Book, 2006
Yves Klein Vers l'immatériel
Denys Riout is an art historian specialized in Yves Klein’s work. His book reunites two complementary texts : “Overcoming the problem of art” and “Conference at the Sorbonne”, both essential to understand the artist’s process and shows his desire to work on the notion of the immaterial.
With the book comes a CD of an extremely rare document : the restored recording of the conference held by Yves Klein in 1959 at the Sorbonne. It is a unique opportunity to hear his distinctive voice and tone.
Extracts of “Conference at the Sorbonne” :“I shall therefore began quite coolly by grasping this Ariadne’s thread that for me is this impalpable sensibility, new matter, new dimension, before I enter the labyrinth of overheated emotion, promising firmly to myself to never let it go until I come back out. This, then, is what happened.
At Antwerp first of all, barely two months ago. Invited to exhibit with a group of artists comprising Bury, Tinguely, Roth, Breer, Mack, Munari, Spoerri, Piene, and Soto, I traveled to Antwerp and on the occasion of the opening, instead of installing a painting or whatever tangible and visible object in the space that had been reserved for me in the Hessenhuis exhibition hall, I loudly pronounced to the public these words borrowed from Gaston Bachelard: “First there is nothing, then there is a deep nothing, then there is a blue depth.”

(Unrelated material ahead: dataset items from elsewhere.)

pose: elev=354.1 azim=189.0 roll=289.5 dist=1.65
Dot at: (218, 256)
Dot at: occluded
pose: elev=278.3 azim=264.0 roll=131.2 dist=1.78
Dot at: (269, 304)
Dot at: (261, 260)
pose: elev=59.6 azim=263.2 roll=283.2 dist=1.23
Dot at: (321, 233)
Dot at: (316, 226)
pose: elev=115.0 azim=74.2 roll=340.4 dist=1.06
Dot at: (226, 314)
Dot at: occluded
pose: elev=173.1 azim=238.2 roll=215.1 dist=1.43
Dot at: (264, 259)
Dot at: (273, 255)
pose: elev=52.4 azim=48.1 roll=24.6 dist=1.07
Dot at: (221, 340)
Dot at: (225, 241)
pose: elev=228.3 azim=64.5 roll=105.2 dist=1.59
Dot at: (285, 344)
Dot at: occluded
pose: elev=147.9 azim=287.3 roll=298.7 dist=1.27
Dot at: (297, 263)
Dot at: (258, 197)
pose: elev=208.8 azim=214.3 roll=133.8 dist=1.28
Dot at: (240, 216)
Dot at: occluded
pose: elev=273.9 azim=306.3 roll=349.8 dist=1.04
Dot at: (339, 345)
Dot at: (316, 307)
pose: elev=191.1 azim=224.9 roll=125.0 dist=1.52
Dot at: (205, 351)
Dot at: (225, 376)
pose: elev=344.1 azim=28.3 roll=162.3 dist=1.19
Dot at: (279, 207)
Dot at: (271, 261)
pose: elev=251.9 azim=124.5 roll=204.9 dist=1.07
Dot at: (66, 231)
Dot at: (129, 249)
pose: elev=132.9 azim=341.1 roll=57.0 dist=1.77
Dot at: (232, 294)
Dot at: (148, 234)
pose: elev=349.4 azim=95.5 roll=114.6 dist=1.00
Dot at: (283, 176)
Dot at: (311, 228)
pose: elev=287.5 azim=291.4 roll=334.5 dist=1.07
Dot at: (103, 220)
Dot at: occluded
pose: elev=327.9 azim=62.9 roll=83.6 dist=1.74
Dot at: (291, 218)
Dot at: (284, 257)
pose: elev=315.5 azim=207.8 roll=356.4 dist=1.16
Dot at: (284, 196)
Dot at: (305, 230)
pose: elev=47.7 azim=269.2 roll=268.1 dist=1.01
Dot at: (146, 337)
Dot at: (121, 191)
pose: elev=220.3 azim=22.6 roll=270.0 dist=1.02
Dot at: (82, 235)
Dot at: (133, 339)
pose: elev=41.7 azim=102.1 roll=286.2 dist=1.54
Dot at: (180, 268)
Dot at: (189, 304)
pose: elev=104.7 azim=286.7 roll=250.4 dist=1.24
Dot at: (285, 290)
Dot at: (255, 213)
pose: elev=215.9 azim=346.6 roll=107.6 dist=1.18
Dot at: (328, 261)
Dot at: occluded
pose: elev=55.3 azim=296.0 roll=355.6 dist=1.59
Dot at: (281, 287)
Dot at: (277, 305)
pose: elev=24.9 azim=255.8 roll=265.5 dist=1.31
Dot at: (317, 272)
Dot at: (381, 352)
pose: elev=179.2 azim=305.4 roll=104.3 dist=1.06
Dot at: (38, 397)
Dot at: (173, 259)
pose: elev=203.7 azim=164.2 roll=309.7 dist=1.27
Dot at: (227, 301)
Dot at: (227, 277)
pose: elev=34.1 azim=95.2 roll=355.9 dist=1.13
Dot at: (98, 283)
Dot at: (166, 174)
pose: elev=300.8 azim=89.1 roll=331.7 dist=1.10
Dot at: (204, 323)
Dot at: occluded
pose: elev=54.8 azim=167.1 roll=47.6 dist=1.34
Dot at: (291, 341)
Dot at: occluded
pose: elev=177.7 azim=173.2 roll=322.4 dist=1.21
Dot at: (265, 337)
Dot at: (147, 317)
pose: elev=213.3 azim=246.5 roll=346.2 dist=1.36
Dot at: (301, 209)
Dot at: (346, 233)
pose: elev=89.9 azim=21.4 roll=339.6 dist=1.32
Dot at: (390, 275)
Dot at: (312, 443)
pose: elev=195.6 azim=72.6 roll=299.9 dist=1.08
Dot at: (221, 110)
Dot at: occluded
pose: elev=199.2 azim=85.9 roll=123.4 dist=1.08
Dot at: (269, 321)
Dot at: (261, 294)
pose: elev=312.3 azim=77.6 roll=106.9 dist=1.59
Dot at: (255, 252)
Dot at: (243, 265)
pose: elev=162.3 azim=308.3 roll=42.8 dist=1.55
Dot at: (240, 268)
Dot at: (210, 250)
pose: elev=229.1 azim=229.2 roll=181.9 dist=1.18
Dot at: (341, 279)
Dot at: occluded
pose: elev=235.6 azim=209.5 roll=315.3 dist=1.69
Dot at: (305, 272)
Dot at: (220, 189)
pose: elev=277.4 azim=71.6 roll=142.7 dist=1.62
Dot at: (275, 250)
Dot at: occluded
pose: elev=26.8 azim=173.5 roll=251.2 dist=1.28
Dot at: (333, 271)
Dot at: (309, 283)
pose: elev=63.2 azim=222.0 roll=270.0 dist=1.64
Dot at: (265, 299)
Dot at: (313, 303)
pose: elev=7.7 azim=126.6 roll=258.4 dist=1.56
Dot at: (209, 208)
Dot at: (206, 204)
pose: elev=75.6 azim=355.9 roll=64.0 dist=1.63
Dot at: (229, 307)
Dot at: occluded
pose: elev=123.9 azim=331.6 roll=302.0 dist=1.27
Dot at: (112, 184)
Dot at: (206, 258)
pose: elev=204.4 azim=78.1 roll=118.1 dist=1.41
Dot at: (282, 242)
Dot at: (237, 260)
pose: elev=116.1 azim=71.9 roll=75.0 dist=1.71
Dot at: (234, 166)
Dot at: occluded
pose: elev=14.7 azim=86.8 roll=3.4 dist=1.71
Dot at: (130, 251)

The Belgian organizer of this exhibition then asked me where my work might be. I replied, “There, there where I am speaking at this moment.” “And what is the price of this work?” “A kilo of gold, a kilo ingot of pure gold will suffise me.” Why these fanciful conditions instead of a normal price simply represented by a sum of money? Because, for pictorial sensibility in raw material state, in a space that I had specialized and stabilized by pronouncing these few words upon my arrival, which made the blood of this spatial sensibility flow, one cannot ask for money. “The blood of sensibility is blue,” says Shelley and that is exactly what I think."